### Activity
Beginning with the first line, copy out each line of the material until the line containing "First, notice above" has been copied as well.

### Data records
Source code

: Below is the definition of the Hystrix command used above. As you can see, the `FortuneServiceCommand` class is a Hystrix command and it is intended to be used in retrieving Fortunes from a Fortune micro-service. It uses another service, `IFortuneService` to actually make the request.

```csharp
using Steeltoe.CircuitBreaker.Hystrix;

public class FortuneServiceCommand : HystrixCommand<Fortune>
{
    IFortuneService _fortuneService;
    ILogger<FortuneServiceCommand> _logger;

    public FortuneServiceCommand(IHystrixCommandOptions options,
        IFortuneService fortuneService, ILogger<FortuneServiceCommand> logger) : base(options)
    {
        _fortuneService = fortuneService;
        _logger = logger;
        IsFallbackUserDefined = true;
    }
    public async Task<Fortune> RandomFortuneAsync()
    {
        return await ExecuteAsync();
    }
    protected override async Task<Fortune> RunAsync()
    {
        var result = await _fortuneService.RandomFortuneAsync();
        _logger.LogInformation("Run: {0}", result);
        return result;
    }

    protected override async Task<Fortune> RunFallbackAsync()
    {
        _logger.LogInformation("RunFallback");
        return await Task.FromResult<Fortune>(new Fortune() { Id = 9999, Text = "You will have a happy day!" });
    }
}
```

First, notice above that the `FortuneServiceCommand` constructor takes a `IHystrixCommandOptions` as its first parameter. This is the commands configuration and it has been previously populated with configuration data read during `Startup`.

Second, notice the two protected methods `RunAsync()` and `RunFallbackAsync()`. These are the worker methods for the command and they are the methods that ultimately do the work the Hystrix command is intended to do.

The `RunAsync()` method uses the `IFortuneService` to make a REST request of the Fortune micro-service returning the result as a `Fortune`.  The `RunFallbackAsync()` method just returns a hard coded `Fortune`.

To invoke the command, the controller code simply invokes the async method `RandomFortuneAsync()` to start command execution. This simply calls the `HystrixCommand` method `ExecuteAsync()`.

### Solution
Source code

: Below is the definition of the Hystrix command used above. As you can see, the `FortuneServiceCommand` class is a Hystrix command and it is intended to be used in retrieving Fortunes from a Fortune micro-service. It uses another service, `IFortuneService` to actually make the request.

```csharp
using Steeltoe.CircuitBreaker.Hystrix;

public class FortuneServiceCommand : HystrixCommand<Fortune>
{
    IFortuneService _fortuneService;
    ILogger<FortuneServiceCommand> _logger;

    public FortuneServiceCommand(IHystrixCommandOptions options,
        IFortuneService fortuneService, ILogger<FortuneServiceCommand> logger) : base(options)
    {
        _fortuneService = fortuneService;
        _logger = logger;
        IsFallbackUserDefined = true;
    }
    public async Task<Fortune> RandomFortuneAsync()
    {
        return await ExecuteAsync();
    }
    protected override async Task<Fortune> RunAsync()
    {
        var result = await _fortuneService.RandomFortuneAsync();
        _logger.LogInformation("Run: {0}", result);
        return result;
    }

    protected override async Task<Fortune> RunFallbackAsync()
    {
        _logger.LogInformation("RunFallback");
        return await Task.FromResult<Fortune>(new Fortune() { Id = 9999, Text = "You will have a happy day!" });
    }
}
```

First, notice above that the `FortuneServiceCommand` constructor takes a `IHystrixCommandOptions` as its first parameter. This is the commands configuration and it has been previously populated with configuration data read during `Startup`.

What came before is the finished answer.